WHAT THE TASK REQUIRES
Go through the entries, filter for the word "dalam", and copy every line that has it.

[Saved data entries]

┄┄┄┄┄┄┄┄┄┄┄┄┄┄┄┄┄┄┄┄

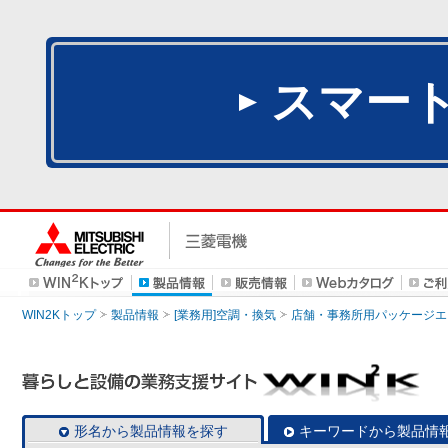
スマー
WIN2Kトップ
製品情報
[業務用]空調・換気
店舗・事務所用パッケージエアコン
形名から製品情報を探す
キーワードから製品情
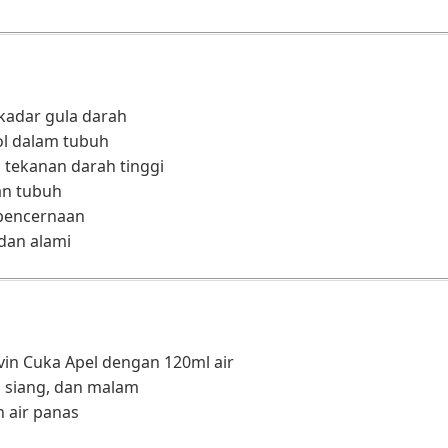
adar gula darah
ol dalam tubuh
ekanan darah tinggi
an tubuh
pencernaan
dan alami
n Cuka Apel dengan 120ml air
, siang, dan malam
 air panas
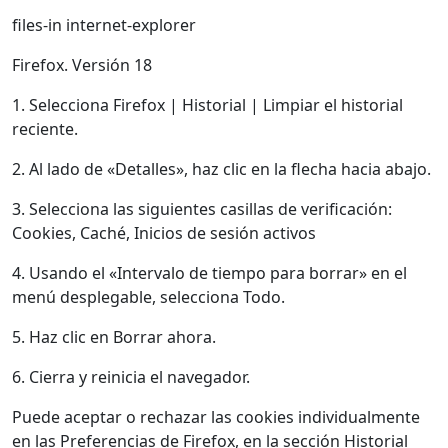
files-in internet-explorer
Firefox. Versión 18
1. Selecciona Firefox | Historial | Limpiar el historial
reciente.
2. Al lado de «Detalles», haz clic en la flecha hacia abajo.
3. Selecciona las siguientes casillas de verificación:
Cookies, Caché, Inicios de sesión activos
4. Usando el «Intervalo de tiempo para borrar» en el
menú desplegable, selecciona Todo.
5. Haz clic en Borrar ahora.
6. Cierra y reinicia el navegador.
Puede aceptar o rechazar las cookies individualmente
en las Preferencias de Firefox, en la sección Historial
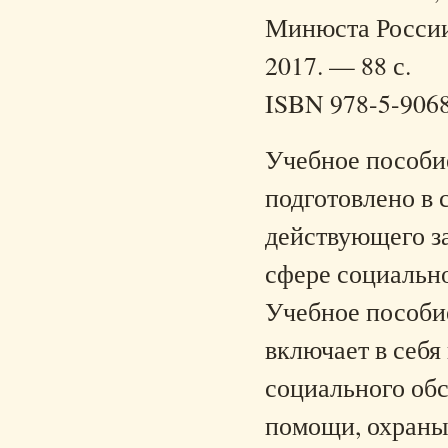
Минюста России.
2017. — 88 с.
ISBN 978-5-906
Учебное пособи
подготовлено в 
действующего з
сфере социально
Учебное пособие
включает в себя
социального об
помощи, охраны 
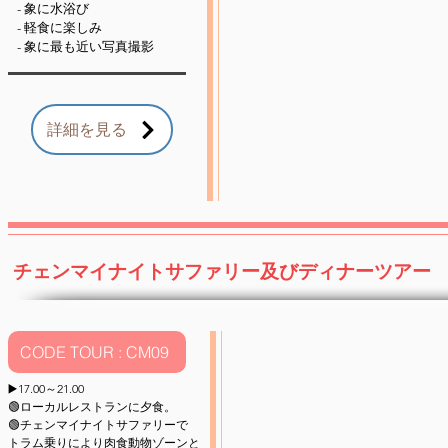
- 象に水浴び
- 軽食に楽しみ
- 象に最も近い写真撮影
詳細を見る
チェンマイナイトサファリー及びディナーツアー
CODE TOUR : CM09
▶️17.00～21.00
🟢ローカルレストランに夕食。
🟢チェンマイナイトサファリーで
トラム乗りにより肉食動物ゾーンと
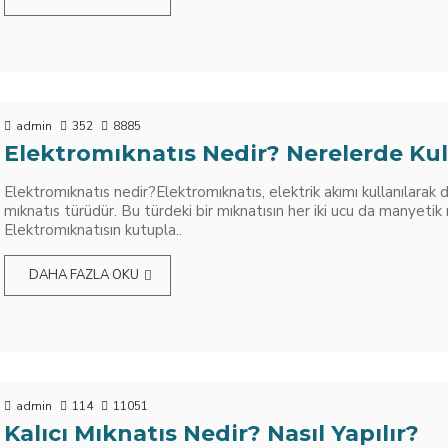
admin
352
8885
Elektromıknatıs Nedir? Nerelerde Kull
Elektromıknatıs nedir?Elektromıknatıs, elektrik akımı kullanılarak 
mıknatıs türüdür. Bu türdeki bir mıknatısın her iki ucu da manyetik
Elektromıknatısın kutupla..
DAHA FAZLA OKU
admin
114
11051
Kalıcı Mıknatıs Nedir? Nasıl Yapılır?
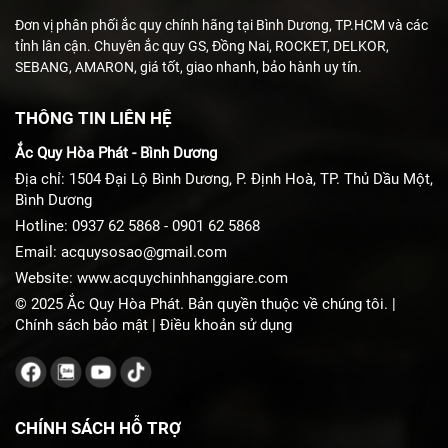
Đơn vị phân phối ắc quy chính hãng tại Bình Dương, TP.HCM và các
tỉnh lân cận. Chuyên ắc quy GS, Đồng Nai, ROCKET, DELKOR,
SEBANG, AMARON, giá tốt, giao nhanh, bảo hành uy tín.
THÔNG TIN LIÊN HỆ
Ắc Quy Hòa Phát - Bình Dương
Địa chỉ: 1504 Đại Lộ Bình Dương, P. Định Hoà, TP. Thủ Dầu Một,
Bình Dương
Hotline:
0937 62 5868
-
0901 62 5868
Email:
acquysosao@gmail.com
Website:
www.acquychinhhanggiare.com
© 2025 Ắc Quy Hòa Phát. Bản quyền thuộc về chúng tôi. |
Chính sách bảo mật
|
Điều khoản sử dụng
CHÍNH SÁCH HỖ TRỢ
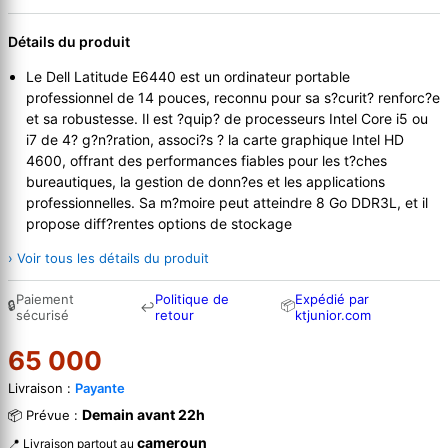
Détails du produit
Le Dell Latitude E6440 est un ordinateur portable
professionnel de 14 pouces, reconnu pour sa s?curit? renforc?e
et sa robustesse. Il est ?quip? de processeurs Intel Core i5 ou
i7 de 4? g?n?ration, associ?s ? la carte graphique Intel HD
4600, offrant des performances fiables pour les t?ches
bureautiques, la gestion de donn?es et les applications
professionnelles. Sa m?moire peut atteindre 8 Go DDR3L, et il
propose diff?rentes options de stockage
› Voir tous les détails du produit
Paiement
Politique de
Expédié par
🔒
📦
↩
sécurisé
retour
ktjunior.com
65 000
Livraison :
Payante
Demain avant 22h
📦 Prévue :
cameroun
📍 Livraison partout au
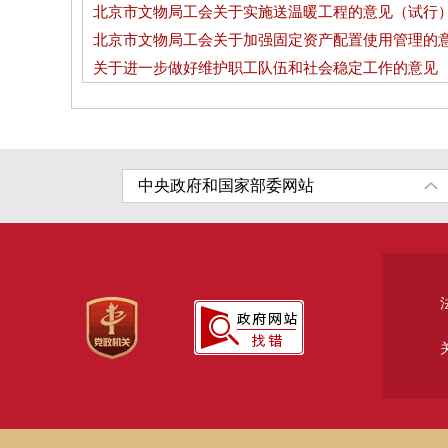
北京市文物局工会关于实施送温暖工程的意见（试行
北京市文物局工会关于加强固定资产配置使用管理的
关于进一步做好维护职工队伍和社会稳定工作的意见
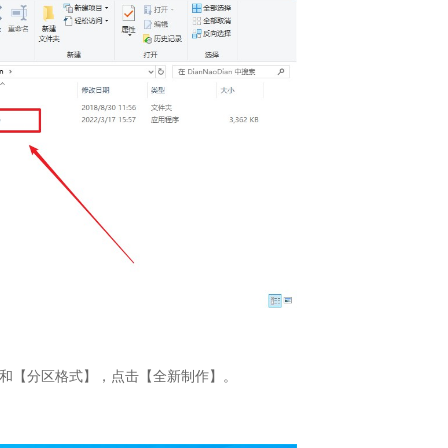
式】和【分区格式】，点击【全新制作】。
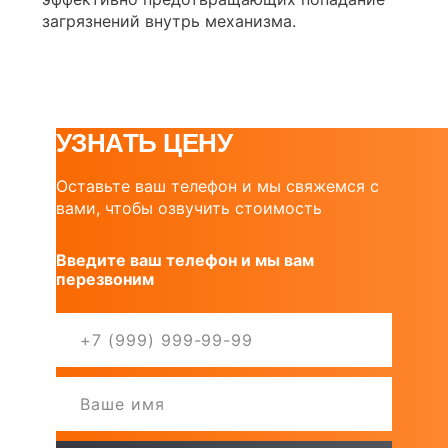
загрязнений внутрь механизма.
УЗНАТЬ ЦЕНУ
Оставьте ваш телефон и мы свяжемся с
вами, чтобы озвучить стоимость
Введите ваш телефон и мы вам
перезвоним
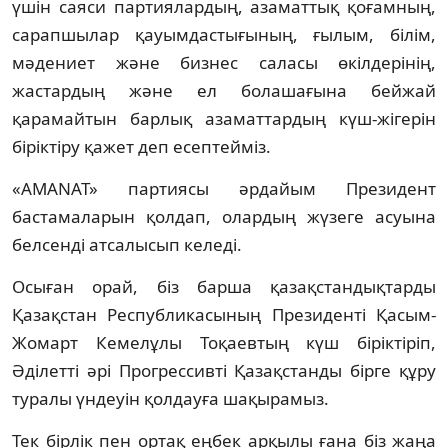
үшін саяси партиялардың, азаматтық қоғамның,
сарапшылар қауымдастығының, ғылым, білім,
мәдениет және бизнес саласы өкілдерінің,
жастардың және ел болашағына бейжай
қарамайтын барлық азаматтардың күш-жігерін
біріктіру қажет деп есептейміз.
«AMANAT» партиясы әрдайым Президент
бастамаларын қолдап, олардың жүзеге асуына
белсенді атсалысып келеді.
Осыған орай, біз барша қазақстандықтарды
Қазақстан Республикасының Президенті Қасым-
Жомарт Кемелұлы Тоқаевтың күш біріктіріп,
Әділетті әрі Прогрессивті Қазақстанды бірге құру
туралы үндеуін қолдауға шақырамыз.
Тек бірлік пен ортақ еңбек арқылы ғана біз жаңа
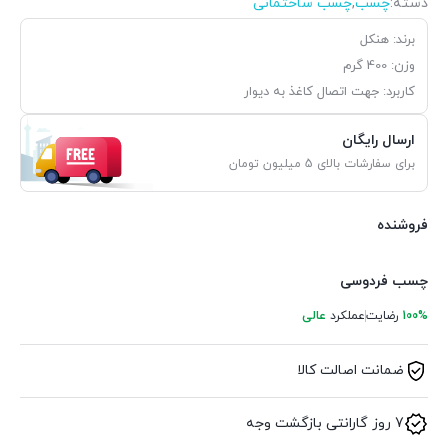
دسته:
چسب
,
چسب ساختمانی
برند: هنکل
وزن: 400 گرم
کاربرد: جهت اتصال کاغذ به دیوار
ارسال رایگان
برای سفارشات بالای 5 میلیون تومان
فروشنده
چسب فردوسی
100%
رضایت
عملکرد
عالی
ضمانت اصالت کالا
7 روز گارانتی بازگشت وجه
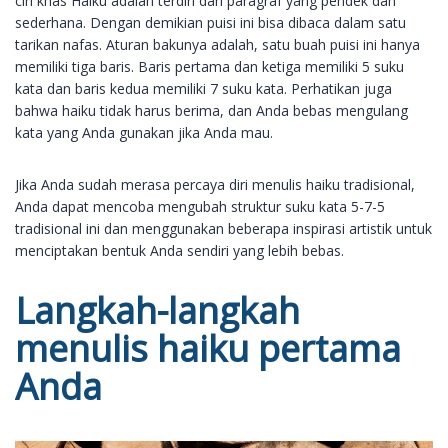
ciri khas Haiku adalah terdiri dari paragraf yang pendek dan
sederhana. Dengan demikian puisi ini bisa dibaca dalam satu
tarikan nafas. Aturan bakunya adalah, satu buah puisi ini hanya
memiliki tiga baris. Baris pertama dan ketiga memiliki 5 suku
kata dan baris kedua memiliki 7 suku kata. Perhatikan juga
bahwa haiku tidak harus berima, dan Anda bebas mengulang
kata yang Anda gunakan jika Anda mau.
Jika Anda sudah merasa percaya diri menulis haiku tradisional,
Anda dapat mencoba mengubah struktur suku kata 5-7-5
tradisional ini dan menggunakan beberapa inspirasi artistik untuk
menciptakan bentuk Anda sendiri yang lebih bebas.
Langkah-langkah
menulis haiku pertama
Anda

┄┄┄┄┄┄┄┄┄┄┄┄┄┄┄┄┄┄┄┄

EXERCISE OUTPUT
ol dalam tubuh
sederhana. Dengan demikian puisi ini bisa dibaca dalam satu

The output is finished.